Brussels – Start at a fast pace, right away — that is, by March 2026 — to equip the European Union with an industrial defense capacity capable of meeting current and future challenges. The EU Commission is breaking the deadlock, setting out a fast-track roadmap to build the kind of military integration that has so far been lacking. The roadmap presented today, which will be on the table of the heads of state and government as early as next week’s summit (October 23), specifies one thing: it is about industrial projects and production capacity, since NATO will manage everything concerning the operational phase.
The nine priority areas and consortia of states, starting in 2026
The communication to the Member States takes a cue from White Paper on Defence, confirming the areas of strategic interest on which delays need to be bridged, namely air and missile defense systems, drones and anti-drone systems, advanced artillery systems (including high-precision and long-range missiles), munitions, information systems and artificial intelligence, land, sea and air combat capabilities, and military mobility. For each of these nine areas, the Commission wants to set up capability coalitions with lead nations by the first quarter of 2026, so that each group of EU Member States can collect industrial capability data and initiate projects by the first half of 2026, and organize at least 40 percent of defense procurement as joint procurement by the end of 2027. Contracts and financing will have to be secured by 2028.
Under the leadership of the Member States, the European Defence Agency (EDA) will play a central role in facilitating the coalition process, in particular through Capability Panels. Cooperation between member states and the EDA aims to ensure the link between the analysis of military capability shortfalls and priority capability areas for acquisition and development.

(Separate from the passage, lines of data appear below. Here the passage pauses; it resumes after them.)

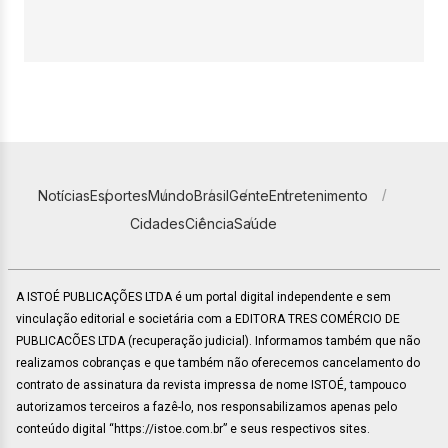
Notícias
Esportes
Mundo
Brasil
Gente
Entretenimento
Cidades
Ciência
Saúde
A ISTOÉ PUBLICAÇÕES LTDA é um portal digital independente e sem
vinculação editorial e societária com a EDITORA TRES COMÉRCIO DE
PUBLICACÕES LTDA (recuperação judicial). Informamos também que não
realizamos cobranças e que também não oferecemos cancelamento do
contrato de assinatura da revista impressa de nome ISTOÉ, tampouco
autorizamos terceiros a fazê-lo, nos responsabilizamos apenas pelo
conteúdo digital “https://istoe.com.br” e seus respectivos sites.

The four flagship initiatives
To act quickly where a joint approach is most effective, the Defence Roadmap proposes four initial European flagship initiatives: the European Drone Defence Initiative, the Eastern Flank Watch, the European Air Shield, and the European Space Shield. Here, the timetable proposed by the European Commission envisages that by the end of this year the green light of the heads of state and government for the anti-drone wall and the Eastern flank initiative, to launch the two flagship initiatives by the end of the first quarter of 2026 and be fully operational by the end of 2027 and by the end of 2028, respectively. By March 2026, the SAFE framework will also facilitate the first pre-financing payments for projects within the flagship initiatives. Additionally, the first calls for joint procurement will be issued under the EDIP, the defense industry program.

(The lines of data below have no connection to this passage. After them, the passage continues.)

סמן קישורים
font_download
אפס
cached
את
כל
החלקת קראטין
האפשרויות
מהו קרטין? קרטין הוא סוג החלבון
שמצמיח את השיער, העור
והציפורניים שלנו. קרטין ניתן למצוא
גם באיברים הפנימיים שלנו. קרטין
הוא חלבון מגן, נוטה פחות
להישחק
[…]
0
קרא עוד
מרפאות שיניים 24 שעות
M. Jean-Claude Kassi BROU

https://www.eunews.it/en/2025/10/01/security-meloni-to-eu-leaders-there-is-also-a-southern-flank/
This does not mean that other flagship initiatives should be left aside. On the contrary, the communication states, although the Eastern Flank and the anti-drone wall are the “most urgent” of the four, “work should accelerate to develop a European Air Shield” to achieve integrated, multi-layered air and missile protection for member states, fully interoperable with the NATO command and control system. The target to activate the Air Shield, as well as the Space Shield, is the second quarter of 2026. For the latter, the Commission urges to start work “from 2026.”